ABOUT THIS EXERCISE
Print every line of the data below verbatim, omitting the pictures.

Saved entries
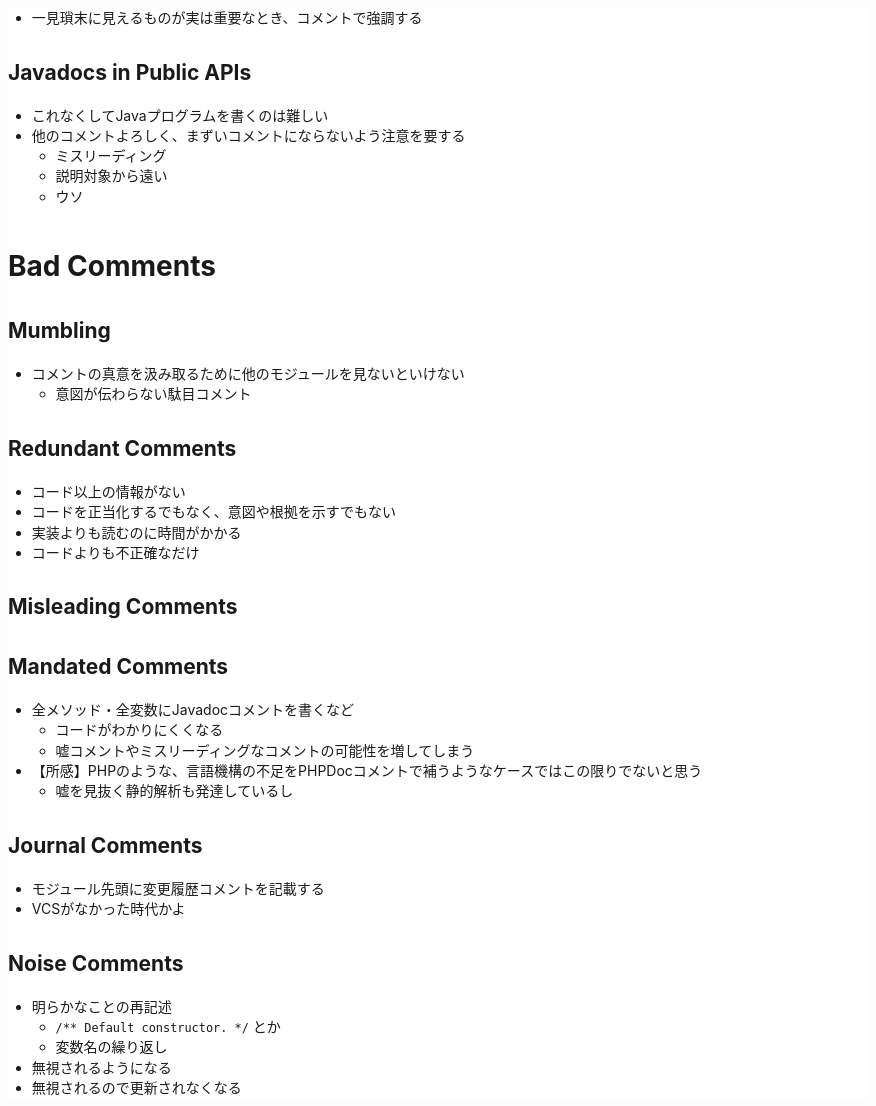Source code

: - 一見瑣末に見えるものが実は重要なとき、コメントで強調する

## Javadocs in Public APIs ##

- これなくしてJavaプログラムを書くのは難しい
- 他のコメントよろしく、まずいコメントにならないよう注意を要する
    - ミスリーディング
    - 説明対象から遠い
    - ウソ

# Bad Comments #


## Mumbling ##

- コメントの真意を汲み取るために他のモジュールを見ないといけない
    - 意図が伝わらない駄目コメント


## Redundant Comments ##


- コード以上の情報がない
- コードを正当化するでもなく、意図や根拠を示すでもない
- 実装よりも読むのに時間がかかる
- コードよりも不正確なだけ

## Misleading Comments ##

## Mandated Comments ##

- 全メソッド・全変数にJavadocコメントを書くなど
    - コードがわかりにくくなる
    - 嘘コメントやミスリーディングなコメントの可能性を増してしまう
- 【所感】PHPのような、言語機構の不足をPHPDocコメントで補うようなケースではこの限りでないと思う
    - 嘘を見抜く静的解析も発達しているし

## Journal Comments ##

- モジュール先頭に変更履歴コメントを記載する
- VCSがなかった時代かよ

## Noise Comments ##

- 明らかなことの再記述
    - `/** Default constructor. */` とか
    - 変数名の繰り返し
- 無視されるようになる
- 無視されるので更新されなくなる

ANSWER SPACE
Source code

: - 一見瑣末に見えるものが実は重要なとき、コメントで強調する

## Javadocs in Public APIs ##

- これなくしてJavaプログラムを書くのは難しい
- 他のコメントよろしく、まずいコメントにならないよう注意を要する
    - ミスリーディング
    - 説明対象から遠い
    - ウソ

# Bad Comments #


## Mumbling ##

- コメントの真意を汲み取るために他のモジュールを見ないといけない
    - 意図が伝わらない駄目コメント


## Redundant Comments ##


- コード以上の情報がない
- コードを正当化するでもなく、意図や根拠を示すでもない
- 実装よりも読むのに時間がかかる
- コードよりも不正確なだけ

## Misleading Comments ##

## Mandated Comments ##

- 全メソッド・全変数にJavadocコメントを書くなど
    - コードがわかりにくくなる
    - 嘘コメントやミスリーディングなコメントの可能性を増してしまう
- 【所感】PHPのような、言語機構の不足をPHPDocコメントで補うようなケースではこの限りでないと思う
    - 嘘を見抜く静的解析も発達しているし

## Journal Comments ##

- モジュール先頭に変更履歴コメントを記載する
- VCSがなかった時代かよ

## Noise Comments ##

- 明らかなことの再記述
    - `/** Default constructor. */` とか
    - 変数名の繰り返し
- 無視されるようになる
- 無視されるので更新されなくなる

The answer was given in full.